I’ve known women who were very irregular in their cycles, and this resulted in them having some significant elevated problems from time to time. The pill brought that under control for them. I would have to support that therapy, if it worked successfully. In many cases, it does.
That’s not to say that women who don’t have this problem would be better off if they were on the pill. Different strokes for different folks.
Like you, I don’t like taking anything I don’t have to, and if I was a woman I would try to use that same philosophy.
Irregular cycles aren’t caused by a lack of birth control pills. They’re caused by something else. Far better to determine that cause and fix it than cover up the symptoms of that with the birth control pill.
I know several women put on the pill to ‘fix’ their PCOS. It nothing of the kind. It masked it long enough for them to develop raging t2d in their early 30’s. Had they actually worked to solve the problem (lower carb diet, insulin sensitizers, etc) they could have had regular cycles, normal fertility and avoided the t2d.
Just sayin’.
There's a whole different approach called Naprotechnology (LINK) which concentrates on careful diagnosis of the woman's actual, underlying problem which is causing the cycle irregularities.
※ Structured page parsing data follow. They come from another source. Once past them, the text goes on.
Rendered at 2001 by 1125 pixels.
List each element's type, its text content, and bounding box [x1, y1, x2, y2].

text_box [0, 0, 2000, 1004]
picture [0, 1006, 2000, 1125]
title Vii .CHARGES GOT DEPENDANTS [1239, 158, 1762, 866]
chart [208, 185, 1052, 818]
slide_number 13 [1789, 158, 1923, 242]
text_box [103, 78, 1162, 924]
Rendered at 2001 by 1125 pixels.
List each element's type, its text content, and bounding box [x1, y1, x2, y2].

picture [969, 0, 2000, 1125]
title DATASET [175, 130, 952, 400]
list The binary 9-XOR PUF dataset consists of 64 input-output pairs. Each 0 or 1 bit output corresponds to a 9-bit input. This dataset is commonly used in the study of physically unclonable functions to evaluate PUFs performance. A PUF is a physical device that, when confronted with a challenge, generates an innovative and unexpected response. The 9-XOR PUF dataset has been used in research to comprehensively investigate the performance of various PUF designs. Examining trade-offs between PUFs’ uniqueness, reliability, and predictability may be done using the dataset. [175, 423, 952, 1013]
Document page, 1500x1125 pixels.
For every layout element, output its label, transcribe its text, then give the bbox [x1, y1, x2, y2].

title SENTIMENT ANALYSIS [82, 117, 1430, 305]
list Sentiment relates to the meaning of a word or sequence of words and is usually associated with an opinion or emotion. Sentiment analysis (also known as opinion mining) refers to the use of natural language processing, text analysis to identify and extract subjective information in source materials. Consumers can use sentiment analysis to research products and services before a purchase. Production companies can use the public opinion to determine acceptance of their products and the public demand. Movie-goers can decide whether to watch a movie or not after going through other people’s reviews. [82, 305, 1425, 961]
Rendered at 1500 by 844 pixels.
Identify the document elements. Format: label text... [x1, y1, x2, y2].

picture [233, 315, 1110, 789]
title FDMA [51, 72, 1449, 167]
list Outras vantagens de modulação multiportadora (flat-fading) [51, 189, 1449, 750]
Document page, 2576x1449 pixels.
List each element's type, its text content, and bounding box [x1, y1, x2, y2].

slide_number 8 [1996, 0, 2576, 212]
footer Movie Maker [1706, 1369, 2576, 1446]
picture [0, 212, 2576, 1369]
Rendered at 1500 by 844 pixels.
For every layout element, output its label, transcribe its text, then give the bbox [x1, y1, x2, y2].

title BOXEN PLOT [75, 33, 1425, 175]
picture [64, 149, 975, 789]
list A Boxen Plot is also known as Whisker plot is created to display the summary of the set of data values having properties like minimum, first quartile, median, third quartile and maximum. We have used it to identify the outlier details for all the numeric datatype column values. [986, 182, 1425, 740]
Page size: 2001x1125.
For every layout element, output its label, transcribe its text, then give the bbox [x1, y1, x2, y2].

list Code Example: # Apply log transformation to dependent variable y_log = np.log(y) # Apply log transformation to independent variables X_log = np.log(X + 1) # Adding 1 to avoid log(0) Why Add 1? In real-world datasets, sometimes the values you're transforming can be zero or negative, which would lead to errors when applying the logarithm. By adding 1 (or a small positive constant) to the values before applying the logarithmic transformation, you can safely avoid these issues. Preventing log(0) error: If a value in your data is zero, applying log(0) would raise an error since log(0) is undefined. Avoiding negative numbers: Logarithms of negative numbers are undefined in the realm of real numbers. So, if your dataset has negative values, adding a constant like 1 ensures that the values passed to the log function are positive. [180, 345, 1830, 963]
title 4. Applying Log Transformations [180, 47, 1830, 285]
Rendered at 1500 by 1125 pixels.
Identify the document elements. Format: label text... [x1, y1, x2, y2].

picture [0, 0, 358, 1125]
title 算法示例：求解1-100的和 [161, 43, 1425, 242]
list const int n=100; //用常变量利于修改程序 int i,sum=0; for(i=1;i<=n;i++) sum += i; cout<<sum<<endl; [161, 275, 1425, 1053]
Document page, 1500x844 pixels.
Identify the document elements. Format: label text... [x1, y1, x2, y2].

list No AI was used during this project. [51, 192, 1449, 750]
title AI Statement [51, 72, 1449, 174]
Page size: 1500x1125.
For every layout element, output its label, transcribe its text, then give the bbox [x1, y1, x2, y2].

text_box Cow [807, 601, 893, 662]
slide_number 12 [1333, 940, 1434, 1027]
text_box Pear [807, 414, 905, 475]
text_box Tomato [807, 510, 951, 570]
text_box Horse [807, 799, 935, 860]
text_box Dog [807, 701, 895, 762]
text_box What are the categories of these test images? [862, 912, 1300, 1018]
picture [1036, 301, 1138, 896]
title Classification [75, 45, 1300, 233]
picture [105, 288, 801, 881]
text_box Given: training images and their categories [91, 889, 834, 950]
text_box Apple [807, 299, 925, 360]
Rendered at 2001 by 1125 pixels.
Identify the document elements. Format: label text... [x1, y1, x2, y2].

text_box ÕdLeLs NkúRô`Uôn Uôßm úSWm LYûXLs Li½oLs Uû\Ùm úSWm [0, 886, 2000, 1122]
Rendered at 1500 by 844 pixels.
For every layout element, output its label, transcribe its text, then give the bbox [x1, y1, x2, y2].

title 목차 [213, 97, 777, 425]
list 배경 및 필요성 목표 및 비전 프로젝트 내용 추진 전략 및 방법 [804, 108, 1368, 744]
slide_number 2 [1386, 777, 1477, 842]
Sometimes it is nutritional; or stress-related; or a symptom of an underlying pathological condition (like polycystic ovarian conditions, tumors, or the like.)
Naprotech takes the time to make a careful diagnosis based on total endocrine/hormlnal health, not just covering up symptoms.
It is the only sensible approach for attaining normal physiological function, clearing up pain and cramp problems, restoring normal fertility cycles and thus being able to either achieve or avoid pregnancy via natural methods.
Talk about "controlling your own body." This is it.
What kinds of problems do irregular periods cause, for instance?